• **TASK INPUTS**:

__________

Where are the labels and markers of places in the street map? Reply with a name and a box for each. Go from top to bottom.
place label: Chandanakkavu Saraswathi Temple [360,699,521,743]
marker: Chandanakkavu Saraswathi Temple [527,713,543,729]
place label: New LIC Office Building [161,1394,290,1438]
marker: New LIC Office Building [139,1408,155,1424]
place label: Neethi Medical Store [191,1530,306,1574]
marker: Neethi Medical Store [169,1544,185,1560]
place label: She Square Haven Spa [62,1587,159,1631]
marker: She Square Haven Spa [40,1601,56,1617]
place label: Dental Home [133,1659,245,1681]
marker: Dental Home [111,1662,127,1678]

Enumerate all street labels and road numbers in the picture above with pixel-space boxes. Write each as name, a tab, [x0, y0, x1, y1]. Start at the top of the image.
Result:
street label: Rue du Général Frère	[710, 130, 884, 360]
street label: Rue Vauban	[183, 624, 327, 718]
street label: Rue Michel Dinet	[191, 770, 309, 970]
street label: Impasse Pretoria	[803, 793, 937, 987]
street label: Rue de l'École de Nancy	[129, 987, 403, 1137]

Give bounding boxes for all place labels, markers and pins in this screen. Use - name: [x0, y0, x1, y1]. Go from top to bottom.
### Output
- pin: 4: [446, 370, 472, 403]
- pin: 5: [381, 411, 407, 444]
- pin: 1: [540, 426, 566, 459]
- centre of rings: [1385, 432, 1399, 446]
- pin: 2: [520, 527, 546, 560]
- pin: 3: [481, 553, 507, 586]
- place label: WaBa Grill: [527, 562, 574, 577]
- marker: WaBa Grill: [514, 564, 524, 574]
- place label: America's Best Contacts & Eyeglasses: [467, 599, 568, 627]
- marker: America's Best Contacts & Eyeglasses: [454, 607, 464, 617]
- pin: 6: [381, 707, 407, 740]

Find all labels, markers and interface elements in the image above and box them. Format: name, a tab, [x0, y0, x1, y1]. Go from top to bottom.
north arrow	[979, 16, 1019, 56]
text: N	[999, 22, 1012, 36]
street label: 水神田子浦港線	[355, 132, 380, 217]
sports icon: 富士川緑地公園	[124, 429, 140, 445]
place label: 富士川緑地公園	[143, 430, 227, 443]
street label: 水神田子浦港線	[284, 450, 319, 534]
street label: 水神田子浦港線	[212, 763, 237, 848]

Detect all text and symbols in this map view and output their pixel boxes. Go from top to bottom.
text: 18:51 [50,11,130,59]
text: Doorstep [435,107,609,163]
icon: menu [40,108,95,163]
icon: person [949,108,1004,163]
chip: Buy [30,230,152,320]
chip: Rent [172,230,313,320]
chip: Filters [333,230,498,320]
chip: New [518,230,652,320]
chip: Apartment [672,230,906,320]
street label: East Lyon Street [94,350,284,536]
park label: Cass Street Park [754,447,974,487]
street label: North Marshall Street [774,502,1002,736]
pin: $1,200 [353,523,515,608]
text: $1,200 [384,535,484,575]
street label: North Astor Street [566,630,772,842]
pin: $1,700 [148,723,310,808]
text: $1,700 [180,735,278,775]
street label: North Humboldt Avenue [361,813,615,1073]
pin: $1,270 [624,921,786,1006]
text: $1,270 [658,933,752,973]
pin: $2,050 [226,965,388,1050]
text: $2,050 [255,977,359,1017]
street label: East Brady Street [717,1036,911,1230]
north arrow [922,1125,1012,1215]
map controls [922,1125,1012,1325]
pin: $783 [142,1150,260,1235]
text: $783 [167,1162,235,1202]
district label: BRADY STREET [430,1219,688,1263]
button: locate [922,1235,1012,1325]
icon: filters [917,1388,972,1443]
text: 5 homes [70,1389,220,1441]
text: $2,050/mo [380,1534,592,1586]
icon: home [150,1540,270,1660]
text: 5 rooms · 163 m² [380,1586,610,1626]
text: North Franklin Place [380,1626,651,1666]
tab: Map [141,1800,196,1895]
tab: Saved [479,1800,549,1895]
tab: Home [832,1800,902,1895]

__________

• **WHAT YOU ARE ASKED TO DO**: Copy out each record word for word.

• **RESULT OF THE EXERCISE**:
Where are the labels and markers of places in the street map? Reply with a name and a box for each. Go from top to bottom.
place label: Chandanakkavu Saraswathi Temple [360,699,521,743]
marker: Chandanakkavu Saraswathi Temple [527,713,543,729]
place label: New LIC Office Building [161,1394,290,1438]
marker: New LIC Office Building [139,1408,155,1424]
place label: Neethi Medical Store [191,1530,306,1574]
marker: Neethi Medical Store [169,1544,185,1560]
place label: She Square Haven Spa [62,1587,159,1631]
marker: She Square Haven Spa [40,1601,56,1617]
place label: Dental Home [133,1659,245,1681]
marker: Dental Home [111,1662,127,1678]

Enumerate all street labels and road numbers in the picture above with pixel-space boxes. Write each as name, a tab, [x0, y0, x1, y1]. Start at the top of the image.
Result:
street label: Rue du Général Frère	[710, 130, 884, 360]
street label: Rue Vauban	[183, 624, 327, 718]
street label: Rue Michel Dinet	[191, 770, 309, 970]
street label: Impasse Pretoria	[803, 793, 937, 987]
street label: Rue de l'École de Nancy	[129, 987, 403, 1137]

Give bounding boxes for all place labels, markers and pins in this screen. Use - name: [x0, y0, x1, y1]. Go from top to bottom.
### Output
- pin: 4: [446, 370, 472, 403]
- pin: 5: [381, 411, 407, 444]
- pin: 1: [540, 426, 566, 459]
- centre of rings: [1385, 432, 1399, 446]
- pin: 2: [520, 527, 546, 560]
- pin: 3: [481, 553, 507, 586]
- place label: WaBa Grill: [527, 562, 574, 577]
- marker: WaBa Grill: [514, 564, 524, 574]
- place label: America's Best Contacts & Eyeglasses: [467, 599, 568, 627]
- marker: America's Best Contacts & Eyeglasses: [454, 607, 464, 617]
- pin: 6: [381, 707, 407, 740]

Find all labels, markers and interface elements in the image above and box them. Format: name, a tab, [x0, y0, x1, y1]. Go from top to bottom.
north arrow	[979, 16, 1019, 56]
text: N	[999, 22, 1012, 36]
street label: 水神田子浦港線	[355, 132, 380, 217]
sports icon: 富士川緑地公園	[124, 429, 140, 445]
place label: 富士川緑地公園	[143, 430, 227, 443]
street label: 水神田子浦港線	[284, 450, 319, 534]
street label: 水神田子浦港線	[212, 763, 237, 848]

Detect all text and symbols in this map view and output their pixel boxes. Go from top to bottom.
text: 18:51 [50,11,130,59]
text: Doorstep [435,107,609,163]
icon: menu [40,108,95,163]
icon: person [949,108,1004,163]
chip: Buy [30,230,152,320]
chip: Rent [172,230,313,320]
chip: Filters [333,230,498,320]
chip: New [518,230,652,320]
chip: Apartment [672,230,906,320]
street label: East Lyon Street [94,350,284,536]
park label: Cass Street Park [754,447,974,487]
street label: North Marshall Street [774,502,1002,736]
pin: $1,200 [353,523,515,608]
text: $1,200 [384,535,484,575]
street label: North Astor Street [566,630,772,842]
pin: $1,700 [148,723,310,808]
text: $1,700 [180,735,278,775]
street label: North Humboldt Avenue [361,813,615,1073]
pin: $1,270 [624,921,786,1006]
text: $1,270 [658,933,752,973]
pin: $2,050 [226,965,388,1050]
text: $2,050 [255,977,359,1017]
street label: East Brady Street [717,1036,911,1230]
north arrow [922,1125,1012,1215]
map controls [922,1125,1012,1325]
pin: $783 [142,1150,260,1235]
text: $783 [167,1162,235,1202]
district label: BRADY STREET [430,1219,688,1263]
button: locate [922,1235,1012,1325]
icon: filters [917,1388,972,1443]
text: 5 homes [70,1389,220,1441]
text: $2,050/mo [380,1534,592,1586]
icon: home [150,1540,270,1660]
text: 5 rooms · 163 m² [380,1586,610,1626]
text: North Franklin Place [380,1626,651,1666]
tab: Map [141,1800,196,1895]
tab: Saved [479,1800,549,1895]
tab: Home [832,1800,902,1895]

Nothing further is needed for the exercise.